Yes, it sort of does say the the black shoes, or even the the black the shoes. This feature of Swedish is called double definiteness. If you want to, you can even call it triple, since the adjective also shows that the noun is definite. Natural languages often have this kind of redundancy, it's practical in that it makes it easier to understand a sentence even if you don't hear all of it clearly, for instance. Or you can think of it as a kind of harmony, when all the words in an expression also show the same grammatical feature.


https://www.duolingo.com/profile/Dirack

The illustration of a shared grammatical characteristic in a group of words as having a common harmony is just brilliant. And it made my inner music nerd tingle. Thank you sincerely :)


https://www.duolingo.com/profile/aline-de-boer

Is de the plural of det?


https://www.duolingo.com/profile/Arnauti

Yes, de is the plural definite article, both for ett and en words.


https://www.duolingo.com/profile/M.2587

"De svarta skorna är mina" The black shoes are mine.

The sentence I had to translate before thos one was: "Den svarta spindeln"

When do you use "Den vrs De"?

++++++

→ **WHAT NEEDS TO BE DONE**
In the discussion above, what is the Swedish feature that makes a phrase read roughly as "the the black shoes" called?

++++++

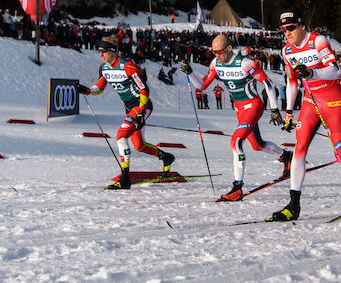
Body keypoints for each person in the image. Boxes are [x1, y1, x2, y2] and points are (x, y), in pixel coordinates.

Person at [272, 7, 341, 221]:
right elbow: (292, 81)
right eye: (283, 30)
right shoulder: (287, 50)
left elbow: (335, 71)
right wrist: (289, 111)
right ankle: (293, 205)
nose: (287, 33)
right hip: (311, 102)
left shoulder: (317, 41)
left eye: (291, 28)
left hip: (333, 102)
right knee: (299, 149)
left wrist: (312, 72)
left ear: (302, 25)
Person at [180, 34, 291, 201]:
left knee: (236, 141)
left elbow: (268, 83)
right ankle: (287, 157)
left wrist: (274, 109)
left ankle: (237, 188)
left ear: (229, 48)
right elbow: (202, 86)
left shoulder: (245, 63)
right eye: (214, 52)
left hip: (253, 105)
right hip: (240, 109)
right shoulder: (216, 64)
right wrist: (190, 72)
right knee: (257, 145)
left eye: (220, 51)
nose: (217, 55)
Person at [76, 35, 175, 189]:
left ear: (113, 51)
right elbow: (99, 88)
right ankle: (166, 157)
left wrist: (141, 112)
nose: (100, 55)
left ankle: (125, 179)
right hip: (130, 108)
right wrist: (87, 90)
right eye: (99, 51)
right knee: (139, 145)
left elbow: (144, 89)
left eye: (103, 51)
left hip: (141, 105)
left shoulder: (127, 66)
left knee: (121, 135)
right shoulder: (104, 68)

++++++

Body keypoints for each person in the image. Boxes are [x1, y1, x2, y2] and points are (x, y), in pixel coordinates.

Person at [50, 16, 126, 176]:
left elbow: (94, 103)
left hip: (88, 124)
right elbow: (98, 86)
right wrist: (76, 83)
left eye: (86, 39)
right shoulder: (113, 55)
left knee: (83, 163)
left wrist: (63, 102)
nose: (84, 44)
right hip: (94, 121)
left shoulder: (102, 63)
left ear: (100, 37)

++++++

→ **YOUR RESPONSE**
Double definiteness.